Problem: In the lines below, change every "dashed" to "broken" and leave everything else as it is. Give the lines without the pictures.

..............................

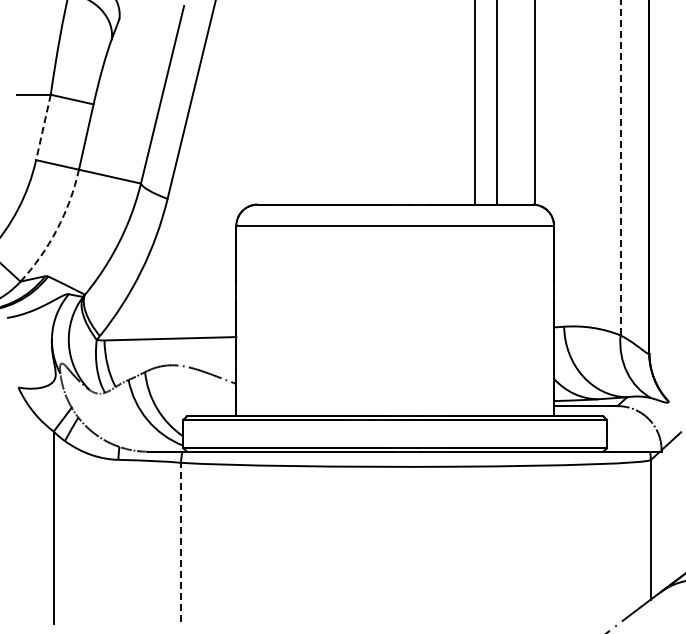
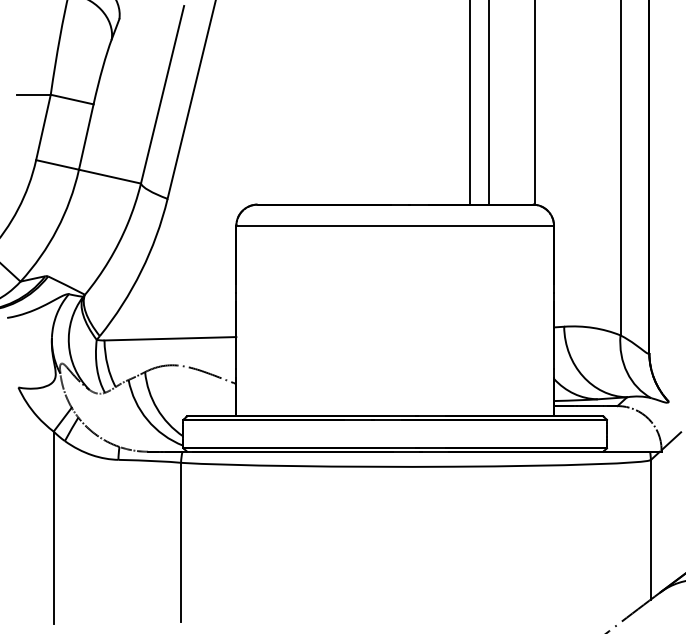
line at (474, 103) position: (474, 103) -> (469, 103)
line at (497, 103) position: (497, 103) -> (489, 103)
line at (43, 127): dashed -> solid
line at (620, 167): dashed -> solid
arc at (57, 229): dashed -> solid
line at (181, 541): dashed -> solid
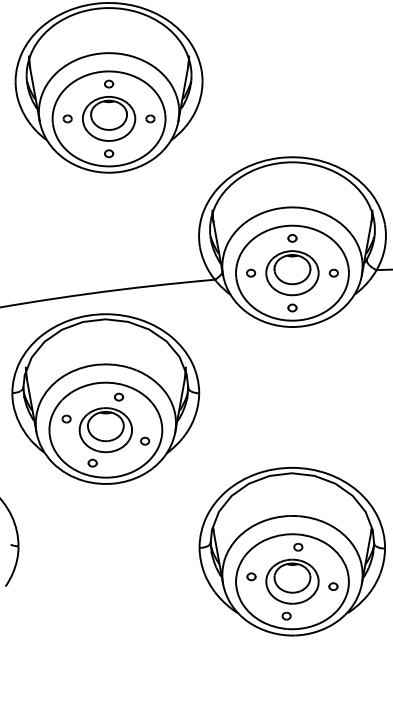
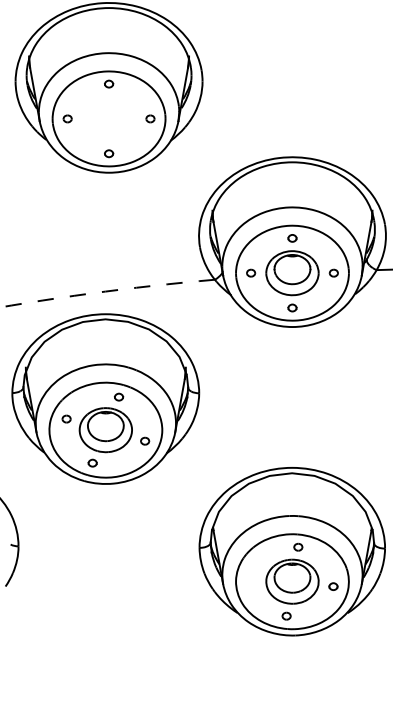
part at (109, 118): present -> none
arc at (106, 291): solid -> dashed
part at (251, 576): present -> none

..............................

Task output:
line at (474, 103) position: (474, 103) -> (469, 103)
line at (497, 103) position: (497, 103) -> (489, 103)
line at (43, 127): broken -> solid
line at (620, 167): broken -> solid
arc at (57, 229): broken -> solid
line at (181, 541): broken -> solid
part at (109, 118): present -> none
arc at (106, 291): solid -> broken
part at (251, 576): present -> none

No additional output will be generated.